Two lines below mark the span: the one containing "update your competencies to restart, or" and the one containing "was or what the group's beliefs are.". Set down both, plus every line between, exactly as they stand, and nothing else.

Collected data

+++++

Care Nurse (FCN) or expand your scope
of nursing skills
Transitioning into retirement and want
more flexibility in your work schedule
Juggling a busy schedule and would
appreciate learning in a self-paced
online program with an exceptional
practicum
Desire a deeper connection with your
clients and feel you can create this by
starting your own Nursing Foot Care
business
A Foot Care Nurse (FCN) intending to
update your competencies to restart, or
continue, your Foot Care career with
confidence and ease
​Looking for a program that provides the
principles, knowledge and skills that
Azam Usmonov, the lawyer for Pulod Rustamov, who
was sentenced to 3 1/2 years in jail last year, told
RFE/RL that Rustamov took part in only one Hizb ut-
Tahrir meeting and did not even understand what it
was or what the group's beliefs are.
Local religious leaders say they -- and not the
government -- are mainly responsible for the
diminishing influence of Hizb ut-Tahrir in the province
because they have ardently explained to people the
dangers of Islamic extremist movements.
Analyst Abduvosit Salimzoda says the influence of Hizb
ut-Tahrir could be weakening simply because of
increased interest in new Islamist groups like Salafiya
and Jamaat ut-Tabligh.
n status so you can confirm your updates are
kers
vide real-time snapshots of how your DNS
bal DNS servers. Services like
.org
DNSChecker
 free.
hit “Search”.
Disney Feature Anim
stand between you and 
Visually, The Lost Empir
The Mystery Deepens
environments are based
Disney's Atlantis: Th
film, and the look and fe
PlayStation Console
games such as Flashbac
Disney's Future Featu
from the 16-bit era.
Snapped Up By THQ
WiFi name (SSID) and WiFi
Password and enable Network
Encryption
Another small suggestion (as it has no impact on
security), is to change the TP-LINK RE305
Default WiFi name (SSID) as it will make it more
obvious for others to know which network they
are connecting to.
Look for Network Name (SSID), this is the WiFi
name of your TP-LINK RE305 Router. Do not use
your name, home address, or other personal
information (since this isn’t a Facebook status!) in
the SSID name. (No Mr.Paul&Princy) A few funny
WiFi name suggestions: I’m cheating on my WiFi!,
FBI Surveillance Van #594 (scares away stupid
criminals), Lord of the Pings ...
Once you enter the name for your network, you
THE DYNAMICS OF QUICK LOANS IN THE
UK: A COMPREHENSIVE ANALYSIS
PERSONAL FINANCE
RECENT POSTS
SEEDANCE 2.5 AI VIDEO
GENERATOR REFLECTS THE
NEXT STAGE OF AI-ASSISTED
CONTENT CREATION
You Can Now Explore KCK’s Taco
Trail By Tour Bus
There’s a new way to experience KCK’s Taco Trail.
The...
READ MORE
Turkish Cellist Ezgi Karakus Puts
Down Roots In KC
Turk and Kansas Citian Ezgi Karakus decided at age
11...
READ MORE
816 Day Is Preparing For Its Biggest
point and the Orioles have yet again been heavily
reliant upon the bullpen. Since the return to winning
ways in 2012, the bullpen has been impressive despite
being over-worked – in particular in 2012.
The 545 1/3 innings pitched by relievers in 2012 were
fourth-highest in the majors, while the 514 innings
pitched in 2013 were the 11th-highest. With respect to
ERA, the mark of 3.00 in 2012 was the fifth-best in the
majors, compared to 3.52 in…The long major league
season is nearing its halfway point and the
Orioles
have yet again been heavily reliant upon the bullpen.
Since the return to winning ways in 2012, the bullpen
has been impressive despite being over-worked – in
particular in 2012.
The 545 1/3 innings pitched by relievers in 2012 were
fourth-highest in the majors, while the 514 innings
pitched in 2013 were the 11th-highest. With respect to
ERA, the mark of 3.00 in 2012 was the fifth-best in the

+++++

**EXPECTED ANSWER**
update your competencies to restart, or
continue, your Foot Care career with
confidence and ease
​Looking for a program that provides the
principles, knowledge and skills that
Azam Usmonov, the lawyer for Pulod Rustamov, who
was sentenced to 3 1/2 years in jail last year, told
RFE/RL that Rustamov took part in only one Hizb ut-
Tahrir meeting and did not even understand what it
was or what the group's beliefs are.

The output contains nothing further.